Seeing and hearing in Macbeth
 
Early modern playwrights sometimes differentiated between types of playgoers – ‘spectators’ (those who focus on watching) and ‘hearers’ or ‘auditors’ (those paying attention to the language). In Ben Jonson’s The Masque of Queenes, he talks about spectators having either ‘inquiring eyes’ or ‘quick ears’. He critiques those with ‘sluggish’ ears who are bored by the text of a performance.
 
Without wishing to simplify things by applying this seeing/hearing dichotomy, at times it feels as if the aesthetics and the language of the film work against, rather than with, each other in Kurzel's Macbeth. The adaptation frequently makes use of voiceover dialogue for monologues and soliloquies, and occasionally this does not lead to a deeper understanding of the moment but tends to jar.

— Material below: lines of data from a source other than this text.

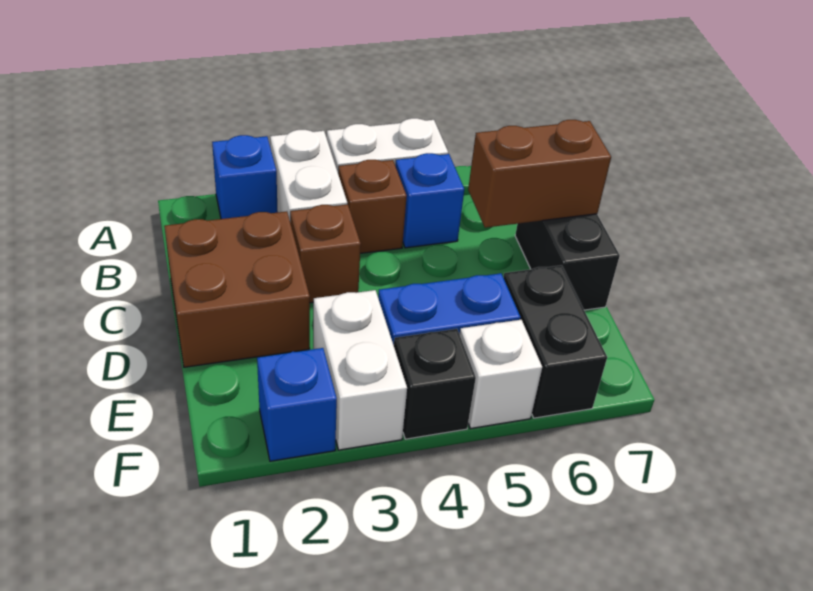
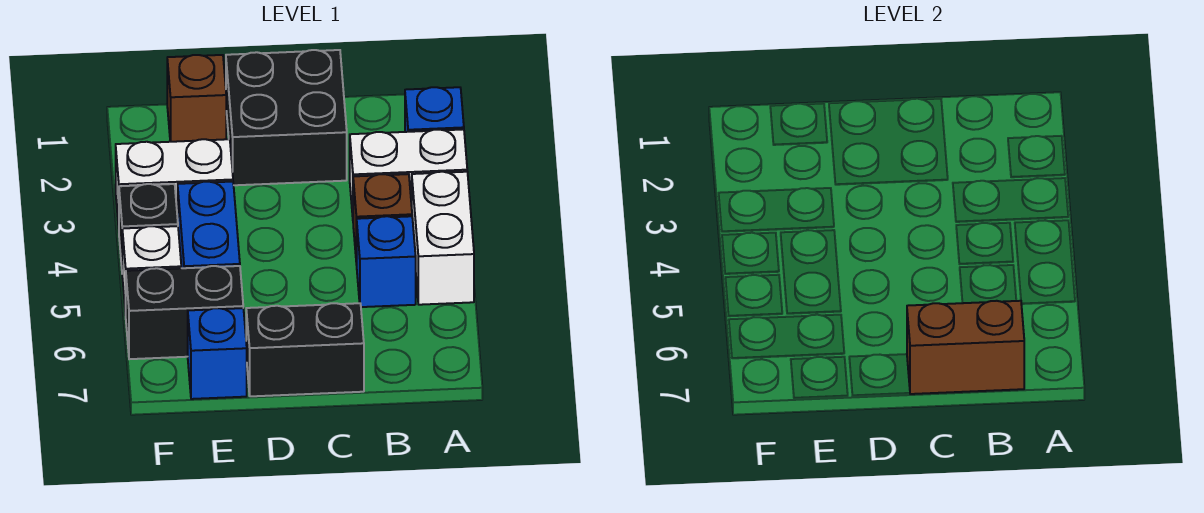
brown brick C1:D2 level 1 -> black brick C1:D2 level 1
brown brick C3 level 1 -> brown brick E1 level 1
brown brick C6:C7 level 2 -> brown brick B7:C7 level 2
blue brick F2 level 1 -> blue brick E7 level 1

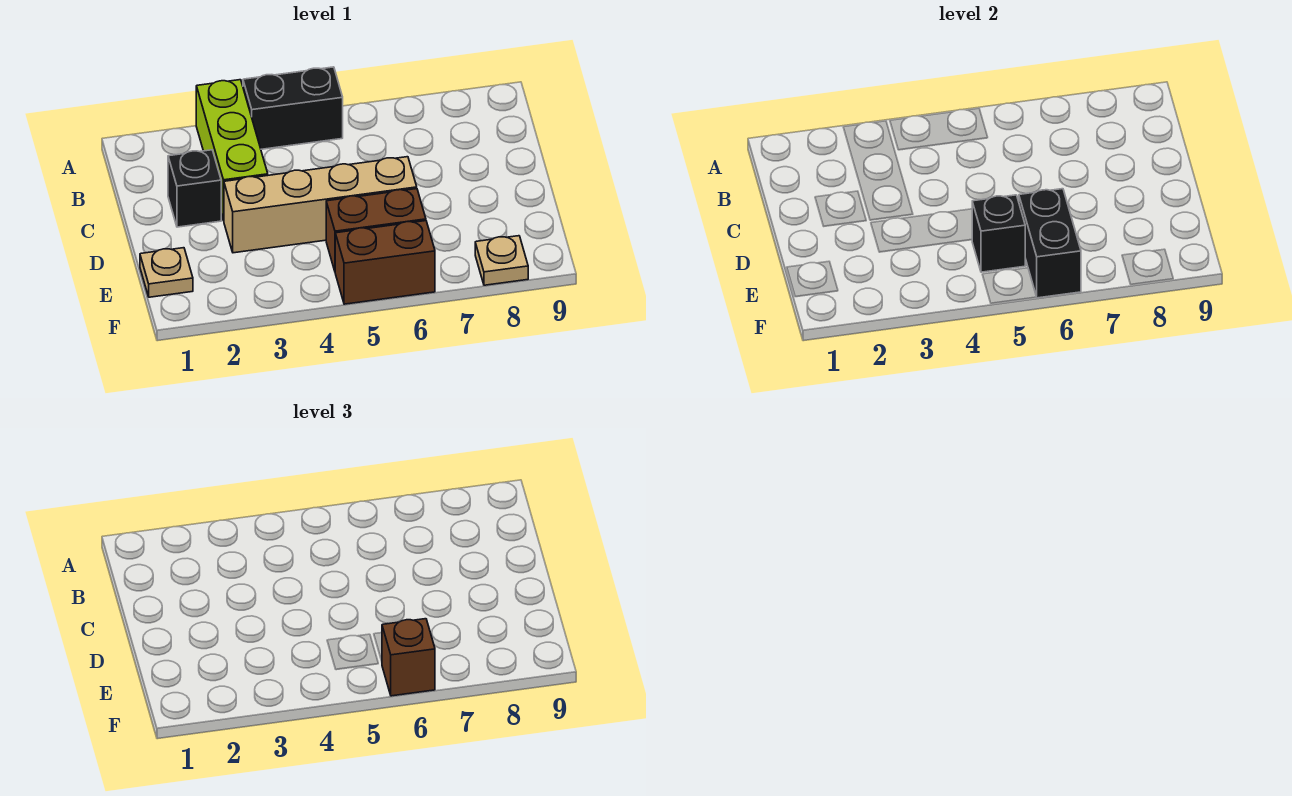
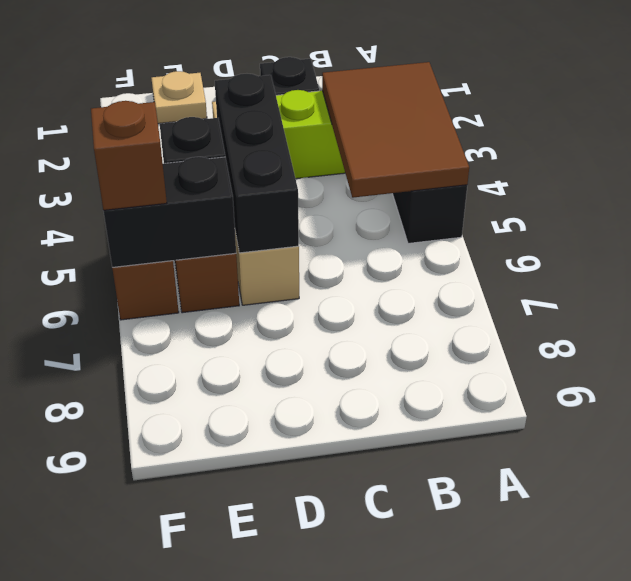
none -> brown tile A3:B5 level 2
none -> black brick D4:D6 level 2
tan plate F8 level 1 -> none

The striking and entrancing visual aesthetic of the film – with its sweeping, bleak landscapes, its dramatic colours, its hypnotic close-ups of Fassbender and Cotillard – is overpowering to the senses at times. In a film which overwhelms even the ‘inquiring eye’, it can work against one’s ‘quick ears’. This may be because the filmic adaptation occasionally replaces text with rich evocative imagery, so that it works in an either/or instead of complementary relationship. For example, we are not told that:
ROSS
And Duncan's horses--a thing most strange and certain--
Beauteous and swift, the minions of their race,
Turned wild in nature, broke their stalls, flung out,
Contending 'gainst obedience as they would
Make war with mankind.
OLD MAN
'Tis said they ate each other.
ROSS
They did so, to th'amazement of mine eyes
That looked upon't.
Instead, during Duncan's murder, we see brief cutaway shots of horses turning 'wild'. This changes the focus on reported or mediated information which is such an important element of Macbeth. The interpretation of reports and circulated information is at the heart of the play.
 
The film’s colour palette moves increasingly towards a fiery, bloody red. The film makes the most of darkness, with occasional shots of bleak white mountains causing the viewer to flinch in surprise at the light. The climactic duel between Macduff (Sean Harris) and Macbeth takes place in a haze of red and floating ash. 
 
In the bright orange-red aftermath, the film returns to Fleance. Kurzel directly positions Fleance and Malcolm (Jack Reynor) in ominous opposition through its cuts back and forth between the boy and the young man. The film cuts back to shots of Malcolm, sitting alone and wearisome in the throne Macbeth has just occupied. Then, Fleance picks up Macbeth’s sword, looks at Macbeth’s broken body, and charges into the red mist. This moment reiterates the film’s preoccupation with children, childishness, and the performance of masculinity.